Using this approach I went ahead with it, the registry will just be an array of bool, I also stored some additional book keeping info like lastPrime and computedTill and also waitgroup to know a segments processing is done or not.
We had finally removed the need of isReallyPrime function
Code is here: chunkedPrimeCompute.go
BenchmarkComputePrimeChunked/Using_compute_prime_chunked_to_find_primes_till_n=10-8 1000000 1187 ns/op
BenchmarkComputePrimeChunked/Using_compute_prime_chunked_to_find_primes_till_n=20-8 940856 1409 ns/op
BenchmarkComputePrimeChunked/Using_compute_prime_chunked_to_find_primes_till_n=100-8 458127 2617 ns/op
BenchmarkComputePrimeChunked/Using_compute_prime_chunked_to_find_primes_till_n=1000-8 159067 8282 ns/op
BenchmarkComputePrimeChunked/Using_compute_prime_chunked_to_find_primes_till_n=100000-8 2592 413818 ns/op
BenchmarkComputePrimeChunked/Using_compute_prime_chunked_to_find_primes_till_n=1000000-8 361 3193429 ns/op
Results
- Finally we have a speedier implementation than the sequential version.
^^^^^^^^^^^^^^^^
| Things to do |
1 > List every value of n that the chunked prime computation text reports benchmark results for.
2 > From the chunked prime computation text, return the passage starting with "Using this approach" and going on through "done or not.".
3 > In the chunked prime computation text, which function is no longer needed?

| Information given |
^^^^^^^^^^^^^^^^
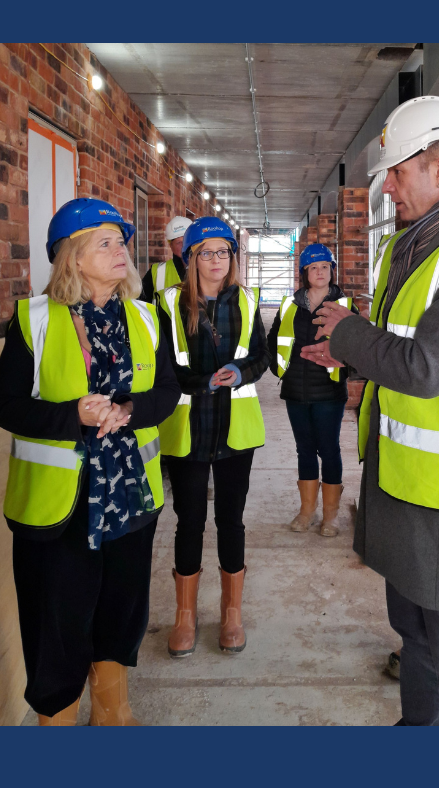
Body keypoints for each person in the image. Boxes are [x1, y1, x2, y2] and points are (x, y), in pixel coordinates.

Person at [304, 96, 439, 726]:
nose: (387, 190)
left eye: (396, 173)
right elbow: (400, 352)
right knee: (416, 633)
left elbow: (428, 367)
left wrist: (350, 333)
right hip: (404, 483)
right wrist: (350, 361)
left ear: (437, 168)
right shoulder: (417, 246)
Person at [0, 197, 180, 726]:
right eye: (107, 242)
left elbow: (166, 391)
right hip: (59, 511)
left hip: (129, 500)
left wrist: (130, 409)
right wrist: (73, 415)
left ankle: (113, 712)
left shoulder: (148, 315)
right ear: (72, 256)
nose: (122, 251)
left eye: (122, 242)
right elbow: (3, 405)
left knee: (120, 612)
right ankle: (58, 722)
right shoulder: (34, 320)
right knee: (56, 623)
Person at [156, 217, 269, 657]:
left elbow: (261, 356)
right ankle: (185, 617)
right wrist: (202, 383)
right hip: (188, 428)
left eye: (224, 252)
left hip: (234, 429)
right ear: (191, 258)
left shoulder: (247, 299)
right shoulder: (167, 304)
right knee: (188, 522)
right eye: (207, 252)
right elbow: (163, 367)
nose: (217, 260)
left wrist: (241, 371)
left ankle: (231, 614)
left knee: (231, 520)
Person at [266, 243, 360, 536]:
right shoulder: (289, 306)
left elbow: (358, 348)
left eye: (324, 267)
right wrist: (281, 369)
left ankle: (330, 516)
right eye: (312, 267)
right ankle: (307, 510)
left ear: (332, 271)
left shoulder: (345, 306)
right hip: (295, 390)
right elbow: (273, 341)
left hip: (328, 392)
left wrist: (343, 366)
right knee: (304, 450)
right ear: (304, 273)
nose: (319, 272)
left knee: (329, 449)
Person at [140, 215, 192, 303]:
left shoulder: (208, 268)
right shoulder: (156, 272)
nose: (184, 246)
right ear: (171, 246)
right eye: (179, 242)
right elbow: (140, 306)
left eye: (187, 240)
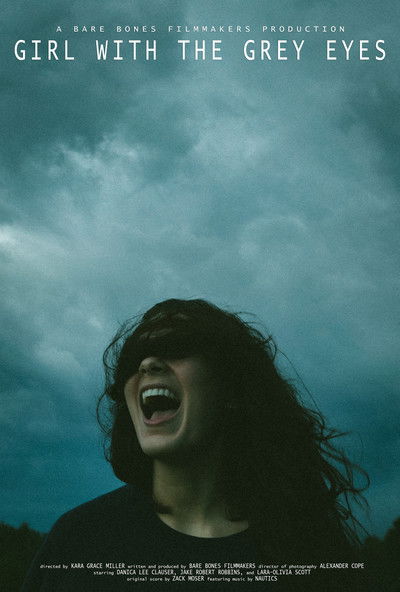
^^^^^^^^^^^^^^^^
| Responses per task |
1 > 10, 20, 100, 1000, 100000, 1000000

2 >
Using this approach I went ahead with it, the registry will just be an array of bool, I also stored some additional book keeping info like lastPrime and computedTill and also waitgroup to know a segments processing is done or not.

3 > isReallyPrime